• READING PASSAGE:
-=-=-=-=-
In [None]:
!pip install transformers
!pip install pyLDAvis
!pip install nltk
import nltk
nltk.download('omw-1.4')





In [None]:
import nltk
nltk.download('punkt')
nltk.download('averaged_perceptron_tagger')
nltk.download('tagsets')
nltk.download('wordnet')
nltk.download('stopwords')

In [None]:
# Import required libraries, functions and classes

#Numpy and pandas for dataframes
import numpy as np
import pandas as pd

# nltk library for tokenization, lemmatizer, stopwords, pos tags and FreqDist
# import string for punctuation and str manipulations
import nltk
from nltk.tokenize import word_tokenize,TweetTokenizer
from nltk.tag import pos_tag
from nltk.stem import WordNetLemmatizer
from nltk import FreqDist
from nltk.corpus import stopwords
import string

#Gensim library for LDA model creation . Corpora in gensim to create the id2word Dictionary and corpus of terms
import gensim
import gensim.corpora as corpora
from gensim.models import CoherenceModel

#visualization using matplotlib and pyLDAvis for the LDA model viz
import matplotlib.pyplot as plt
import pyLDAvis
import pyLDAvis.gensim_models

#import warnings to ignore deprecation warning
import warnings
warnings.filterwarnings("ignore", category = DeprecationWarning)
-=-=-=-=-
• DATA SUPPLIED:
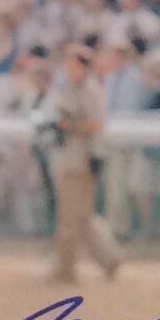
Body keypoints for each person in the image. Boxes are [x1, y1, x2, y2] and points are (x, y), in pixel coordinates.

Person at [45, 44, 122, 282]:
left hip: (81, 160)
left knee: (70, 217)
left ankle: (65, 268)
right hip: (69, 157)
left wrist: (71, 125)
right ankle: (109, 258)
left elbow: (97, 123)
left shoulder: (90, 89)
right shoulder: (68, 87)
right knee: (82, 216)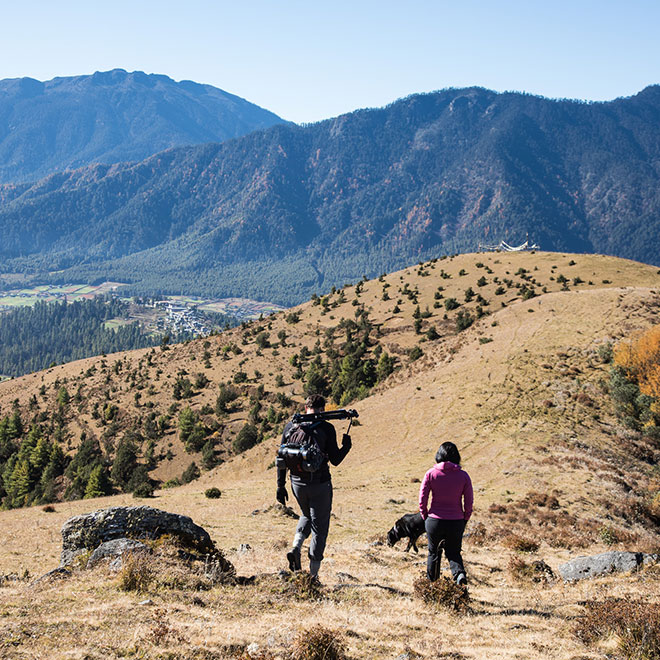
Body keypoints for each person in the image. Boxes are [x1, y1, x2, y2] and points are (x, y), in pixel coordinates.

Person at [276, 393, 352, 579]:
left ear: (305, 408)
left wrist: (280, 486)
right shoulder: (326, 428)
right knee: (320, 528)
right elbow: (335, 460)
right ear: (323, 409)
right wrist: (346, 447)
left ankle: (296, 546)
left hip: (296, 483)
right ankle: (313, 576)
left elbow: (281, 458)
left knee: (305, 515)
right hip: (320, 484)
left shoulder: (290, 426)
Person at [418, 441, 473, 586]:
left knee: (433, 553)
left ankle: (432, 586)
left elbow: (422, 499)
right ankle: (459, 575)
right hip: (456, 521)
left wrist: (425, 516)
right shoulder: (464, 476)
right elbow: (469, 502)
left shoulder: (430, 474)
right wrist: (465, 518)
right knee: (454, 552)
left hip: (434, 520)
-=-=-=-=-
According to its comments, which library does the notebook use to create the LDA model? The records aren't needed for this.

Gensim